* _GIVEN EXERCISE_
Continue the passage on Dr. Taiber and autonomous vehicles in smaller communities, picking up after its last sentence.

A top authority in the field of mobility testing and validation, Dr. Taiber consults with companies, communities, and research organizations on the development of testbeds for automated, connected, and sustainable transportation systems. A native of Germany, Dr. Taiber received formal academic training at the Swiss Federal Institute of Technology in Zurich, Switzerland, where he obtained a master’s degree in Mechanical Engineering and a PhD in Technical Sciences. His career in the automotive industry began with BMW AG in Munich. In 2003, he helped plan the BMW Information Technology Research Center (ITRC) at the Clemson University International Center for Automotive Research (CU-ICAR) in Greenville, SC. In 2010, Dr. Taiber joined Clemson University as a research professor and faculty member of the Department of Automotive Engineering at CU-ICAR. He created the Sustainable Mobility Institute where he served as director and focused on research activities in the domain of vehicle electrification, vehicle connectivity and vehicle-infrastructure interaction.

The introduction of new transportation technologies like autonomous vehicles (AVs) will affect more than just how we travel in large cities. How can smaller communities envision a future for land use and transportation that maximizes the benefits of AVs, while minimizing their potential harms?

* _SUPPLIED INFORMATION_
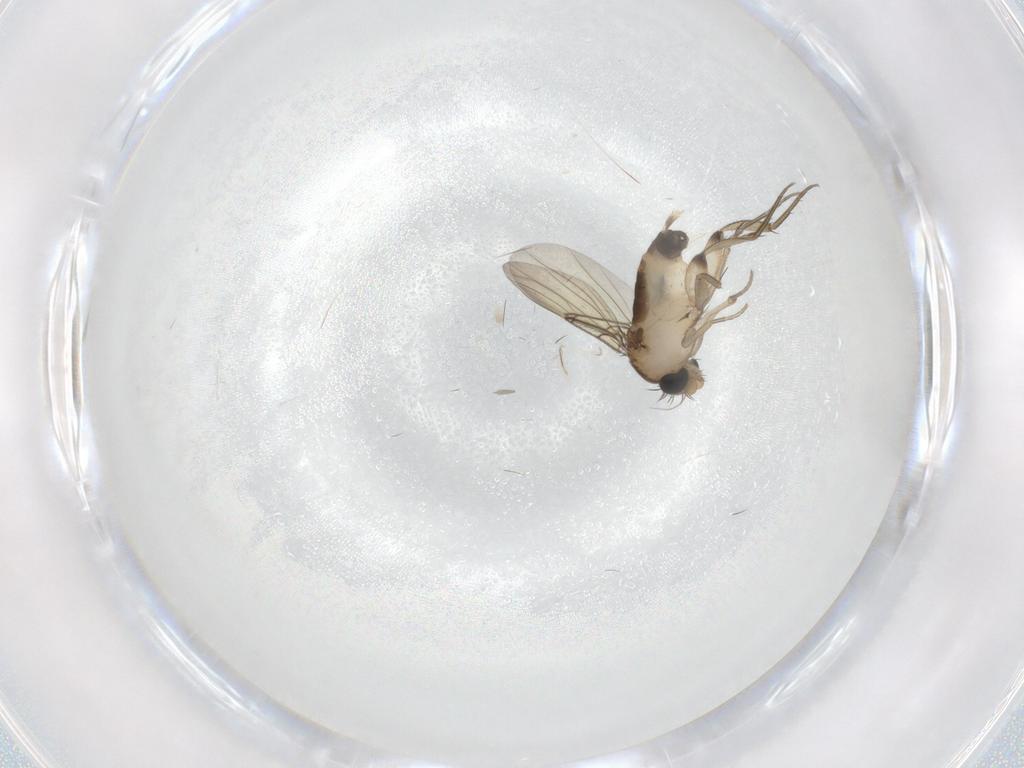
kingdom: Animalia
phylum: Arthropoda
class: Insecta
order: Diptera
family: Phoridae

* _ANSWER TO THIS PROBLEM_
This workshop examined these broad, challenging mobility issues for cities and towns by exploring their design implications for Route 30A in Walton County, Florida. As the road that provides a vital link between the New Urbanist community of Seaside and other communities along this coast and the rest of the county, Route 30A is an important test of how to reconcile design for local walkability with the demands of new mobility technologies.

Participants in the workshop examined the land use and transportation vision for the Route 30A corridor, to enhance the integrity of community walkability and livability while at the same time planning for the transportation developments of future decades.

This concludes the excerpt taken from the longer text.